« Beaucoup d’assistantes familiales disent n’attendre plus rien de l’institution » : le constat de Thierry Herrant, chargé de mission à l’Ufnafaam, est implacable. À travers son enquête, il révèle isolement, surcharge, absence de soutien, et dénonce des réformes d’affichage sans réponse de fond.
Pourquoi avoir mené cette étude sur les conditions de travail des assistantes familiales, et en quoi se distingue-t-elle des travaux précédents, comme ceux de la sociologue Nathalie Chapon ?
Thierry Herrant. Mon enquête, intitulée « Assistants familiaux, des professionnels en souffrance », avait un objectif clair : redonner une voix à ces professionnelles. Trop longtemps, ce métier est resté en marge du débat public, discret, presque invisible. J’ai voulu mettre en lumière une réalité de terrain qui échappe encore trop souvent aux instances nationales. Cette étude n’épuise pas le sujet, mais elle montre déjà que nous sommes à un tournant : une profession en crise silencieuse, dont les difficultés rejaillissent inévitablement sur les enfants accueillis.
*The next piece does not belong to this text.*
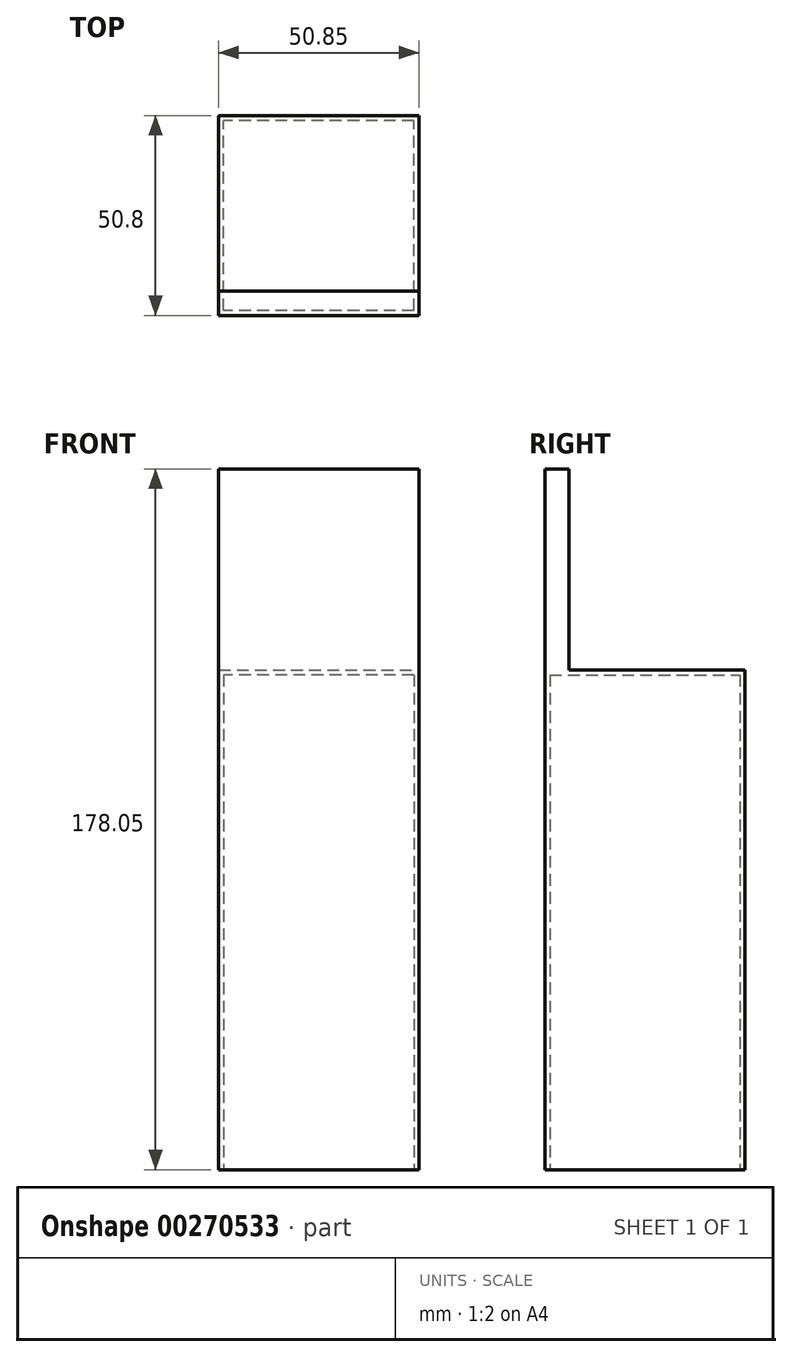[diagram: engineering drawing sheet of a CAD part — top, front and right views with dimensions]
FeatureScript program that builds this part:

L'étude de la sociologue Nathalie Chapon, publiée en 2022, a marqué une étape importante. Son baromètre sur la qualité de vie au travail a eu une réelle utilité, mais il présentait aussi des limites. L’enquête reposait sur des questionnaires en ligne, ce qui introduisait un biais évident : seuls répondaient celles et ceux qui maîtrisaient le numérique, souvent les plus jeunes et les plus motivés. L’ONPE l’avait d’ailleurs souligné. Cela n’enlève rien à la valeur de ce travail, mais il s’agissait d’une photographie essentiellement quantitative. J’ai choisi de prolonger ce travail par une approche qualitative, en donnant toute sa place à la parole des assistantes familiales.
J’ai ainsi conduit entre quarante et cinquante entretiens d’une heure et demie chacun. L’idée était d’échanger longuement avec ces professionnelles, qui s’expriment rarement et se montrent méfiantes. Le fait que mon épouse exerce ce métier depuis 2012 m’a permis d’instaurer un climat de confiance. Et j’ai fait un autre choix fort : concentrer l’étude sur les assistantes familiales salariées des départements. Elles représentent 90 % de la profession, mais on parle bien plus souvent des 10 % qui travaillent dans les associations, parce que ces dernières sont surreprésentées dans les instances nationales.
« Quand des professionnelles motivées en arrivent à ce point de découragement, on mesure la profondeur de la crise »
Après ces dizaines d’heures d’entretien, quel constat s’impose ?
T.H. Ce qui m’a frappé, c’est la convergence des témoignages. Les profils étaient très différents — en âge, en parcours, en géographie — et pourtant, tous racontent la même histoire.